▸ **What you have to do**
Records follow. Select each line holding "سرشعله".

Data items
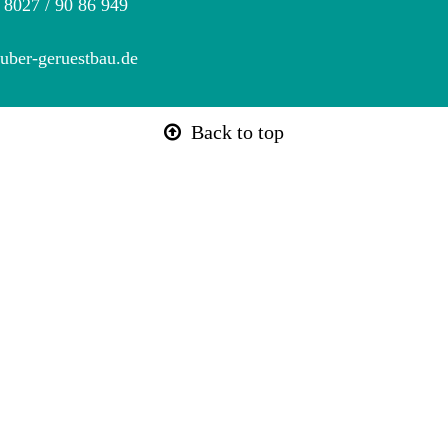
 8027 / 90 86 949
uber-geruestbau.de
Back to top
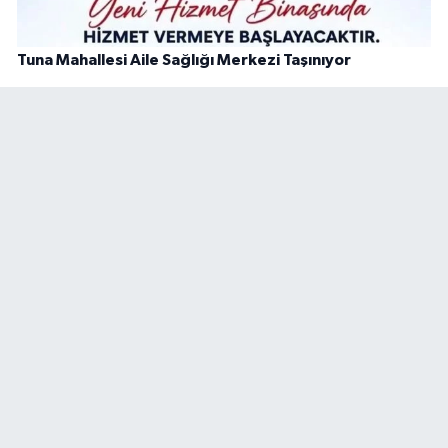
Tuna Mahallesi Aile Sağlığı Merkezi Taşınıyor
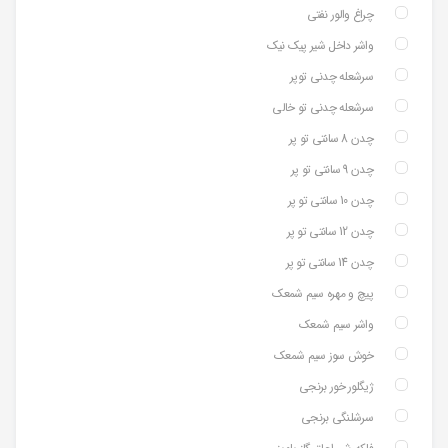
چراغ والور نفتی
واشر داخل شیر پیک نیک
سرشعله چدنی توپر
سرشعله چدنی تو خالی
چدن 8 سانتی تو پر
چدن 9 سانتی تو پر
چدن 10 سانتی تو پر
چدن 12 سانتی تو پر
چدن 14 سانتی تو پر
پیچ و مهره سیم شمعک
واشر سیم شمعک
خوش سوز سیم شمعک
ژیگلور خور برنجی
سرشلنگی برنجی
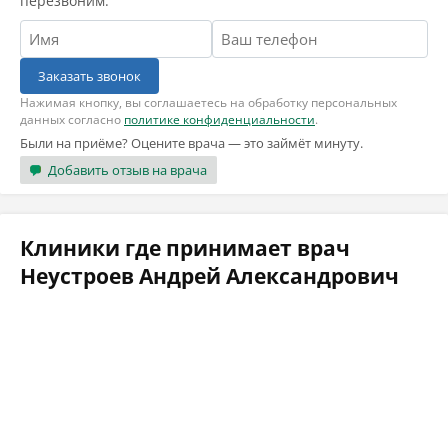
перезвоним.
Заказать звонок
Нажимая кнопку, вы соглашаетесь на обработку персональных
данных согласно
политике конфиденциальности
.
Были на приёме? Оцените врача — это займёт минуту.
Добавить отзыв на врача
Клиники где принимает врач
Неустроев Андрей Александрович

▸ **Completed task**
سرشعله چدنی توپر
سرشعله چدنی تو خالی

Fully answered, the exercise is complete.